ENUNCIADO DA TAREFA:
Atualize o trecho dos dados que se inicia na linha que contém "Це саме те, для" e se estende até o fim dos dados, substituindo "алгоритмом" por "методом". Apresente somente esse trecho, com todo o restante inalterado.

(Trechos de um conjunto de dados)
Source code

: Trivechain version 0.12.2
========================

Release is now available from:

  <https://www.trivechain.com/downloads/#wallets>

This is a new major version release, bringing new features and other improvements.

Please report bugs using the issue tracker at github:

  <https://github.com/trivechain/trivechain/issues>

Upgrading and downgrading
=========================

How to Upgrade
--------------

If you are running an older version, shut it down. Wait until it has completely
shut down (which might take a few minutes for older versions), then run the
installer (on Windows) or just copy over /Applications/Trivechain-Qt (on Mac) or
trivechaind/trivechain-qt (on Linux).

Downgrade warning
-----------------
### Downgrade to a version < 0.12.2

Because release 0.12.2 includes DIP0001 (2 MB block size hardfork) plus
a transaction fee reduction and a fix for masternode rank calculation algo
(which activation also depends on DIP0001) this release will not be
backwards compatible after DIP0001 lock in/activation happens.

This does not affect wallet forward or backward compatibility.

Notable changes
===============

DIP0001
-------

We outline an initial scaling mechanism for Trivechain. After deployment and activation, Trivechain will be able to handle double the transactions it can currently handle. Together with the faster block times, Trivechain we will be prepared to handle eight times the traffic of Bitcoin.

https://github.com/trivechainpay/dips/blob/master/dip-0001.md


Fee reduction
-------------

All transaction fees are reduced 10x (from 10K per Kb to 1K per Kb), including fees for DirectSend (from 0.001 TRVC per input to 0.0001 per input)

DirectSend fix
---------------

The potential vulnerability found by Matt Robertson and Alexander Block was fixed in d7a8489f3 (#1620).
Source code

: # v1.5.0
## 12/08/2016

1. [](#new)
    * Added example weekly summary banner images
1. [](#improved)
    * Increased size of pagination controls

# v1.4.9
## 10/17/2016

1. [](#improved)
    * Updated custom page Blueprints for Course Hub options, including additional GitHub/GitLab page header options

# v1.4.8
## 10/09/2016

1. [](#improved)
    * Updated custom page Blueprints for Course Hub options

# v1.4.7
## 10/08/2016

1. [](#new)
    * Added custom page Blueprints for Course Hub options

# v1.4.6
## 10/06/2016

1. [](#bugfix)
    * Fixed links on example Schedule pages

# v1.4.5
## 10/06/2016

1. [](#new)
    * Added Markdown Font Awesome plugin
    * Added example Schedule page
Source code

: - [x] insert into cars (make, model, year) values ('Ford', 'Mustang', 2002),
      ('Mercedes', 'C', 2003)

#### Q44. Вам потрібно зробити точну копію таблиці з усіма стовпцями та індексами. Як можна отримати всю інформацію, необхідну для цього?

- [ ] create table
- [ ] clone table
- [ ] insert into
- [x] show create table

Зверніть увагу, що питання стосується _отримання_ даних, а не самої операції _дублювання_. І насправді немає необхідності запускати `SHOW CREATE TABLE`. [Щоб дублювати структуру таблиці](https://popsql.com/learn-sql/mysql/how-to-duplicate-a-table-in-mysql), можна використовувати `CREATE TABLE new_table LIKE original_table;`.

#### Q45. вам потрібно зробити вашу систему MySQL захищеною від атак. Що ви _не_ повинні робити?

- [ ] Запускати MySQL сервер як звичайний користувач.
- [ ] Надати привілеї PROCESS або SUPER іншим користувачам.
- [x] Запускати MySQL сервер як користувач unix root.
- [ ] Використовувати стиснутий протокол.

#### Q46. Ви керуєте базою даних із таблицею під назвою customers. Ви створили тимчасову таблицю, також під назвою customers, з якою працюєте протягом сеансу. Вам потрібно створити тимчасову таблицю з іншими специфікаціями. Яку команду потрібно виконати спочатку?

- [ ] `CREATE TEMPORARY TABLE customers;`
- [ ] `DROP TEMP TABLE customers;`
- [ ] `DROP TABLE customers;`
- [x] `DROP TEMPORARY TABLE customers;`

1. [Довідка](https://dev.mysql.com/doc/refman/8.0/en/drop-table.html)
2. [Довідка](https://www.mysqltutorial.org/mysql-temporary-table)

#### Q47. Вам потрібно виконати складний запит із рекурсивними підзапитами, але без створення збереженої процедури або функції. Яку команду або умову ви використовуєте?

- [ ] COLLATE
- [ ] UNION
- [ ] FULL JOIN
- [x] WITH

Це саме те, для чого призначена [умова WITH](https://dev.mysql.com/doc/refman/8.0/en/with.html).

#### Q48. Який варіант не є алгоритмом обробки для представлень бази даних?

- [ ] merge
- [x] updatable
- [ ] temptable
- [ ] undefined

ESPAÇO PARA RESPOSTA:
Це саме те, для чого призначена [умова WITH](https://dev.mysql.com/doc/refman/8.0/en/with.html).

#### Q48. Який варіант не є методом обробки для представлень бази даних?

- [ ] merge
- [x] updatable
- [ ] temptable
- [ ] undefined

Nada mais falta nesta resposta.